Context overflow is one cause of burnout, but burnout is broader. An agent can burn out from error compounding or state drift even with plenty of context headroom. Context overflow solutions help prevent one type of burnout. Full burnout detection via heartbeat catches all types.

Can I prevent burnout instead of just detecting it?

Partially. Context management (compaction, sliding window) delays burnout. Clean error handling prevents error compounding. But state drift is inherent to long-running LLM sessions. The practical approach is to detect early and rotate gracefully.

How do I handle rotation during an active task?

Let the current agent finish its active subtask (up to a 60-second timeout). Call close_session with preserve_summary=true to capture state. Spawn the replacement, inject the summary, and let it continue. The handoff takes 5-10 seconds total.
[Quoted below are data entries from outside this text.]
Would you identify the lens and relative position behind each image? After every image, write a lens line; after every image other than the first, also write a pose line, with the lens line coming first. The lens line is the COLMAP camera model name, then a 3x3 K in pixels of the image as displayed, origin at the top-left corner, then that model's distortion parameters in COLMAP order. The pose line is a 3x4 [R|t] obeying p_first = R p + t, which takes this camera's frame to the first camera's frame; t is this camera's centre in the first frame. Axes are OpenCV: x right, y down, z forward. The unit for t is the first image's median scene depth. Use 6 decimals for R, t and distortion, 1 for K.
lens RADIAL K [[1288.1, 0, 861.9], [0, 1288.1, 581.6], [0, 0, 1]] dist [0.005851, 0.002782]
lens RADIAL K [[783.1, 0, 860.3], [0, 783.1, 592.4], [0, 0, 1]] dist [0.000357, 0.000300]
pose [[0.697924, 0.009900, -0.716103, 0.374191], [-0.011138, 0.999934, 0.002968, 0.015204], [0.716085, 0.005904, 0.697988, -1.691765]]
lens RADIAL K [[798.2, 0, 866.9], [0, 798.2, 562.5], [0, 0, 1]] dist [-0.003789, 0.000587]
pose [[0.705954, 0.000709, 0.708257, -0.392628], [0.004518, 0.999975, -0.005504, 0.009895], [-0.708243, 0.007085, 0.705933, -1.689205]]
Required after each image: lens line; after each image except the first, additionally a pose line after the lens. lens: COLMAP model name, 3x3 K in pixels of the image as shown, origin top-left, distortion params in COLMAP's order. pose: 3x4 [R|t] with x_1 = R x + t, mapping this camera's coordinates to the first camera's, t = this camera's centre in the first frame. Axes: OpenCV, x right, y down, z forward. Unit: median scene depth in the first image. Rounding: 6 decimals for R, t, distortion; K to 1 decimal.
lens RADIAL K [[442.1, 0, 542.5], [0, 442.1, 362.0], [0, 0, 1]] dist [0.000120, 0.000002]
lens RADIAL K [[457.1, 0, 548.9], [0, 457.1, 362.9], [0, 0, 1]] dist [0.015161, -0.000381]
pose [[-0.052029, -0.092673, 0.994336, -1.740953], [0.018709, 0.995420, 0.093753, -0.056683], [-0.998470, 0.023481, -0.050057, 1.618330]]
What if my agent's score fluctuates instead of declining steadily?

Score fluctuation (plus or minus 10 points between checks) is normal for agents handling variable workloads. Focus on the trend, not individual readings. Use a 5-minute rolling average to smooth out noise. Burnout shows as a consistent downward trend, not random fluctuation.

Should I rotate all agents on a fixed schedule?

No. Fixed schedules either rotate too early (wasting compute on healthy agents) or too late (missing fast-burning agents). Use heartbeat scores to drive rotation. If you must use a schedule, set it at 80% of the mean time to burnout for each agent type, based on /api/v1/metrics historical data.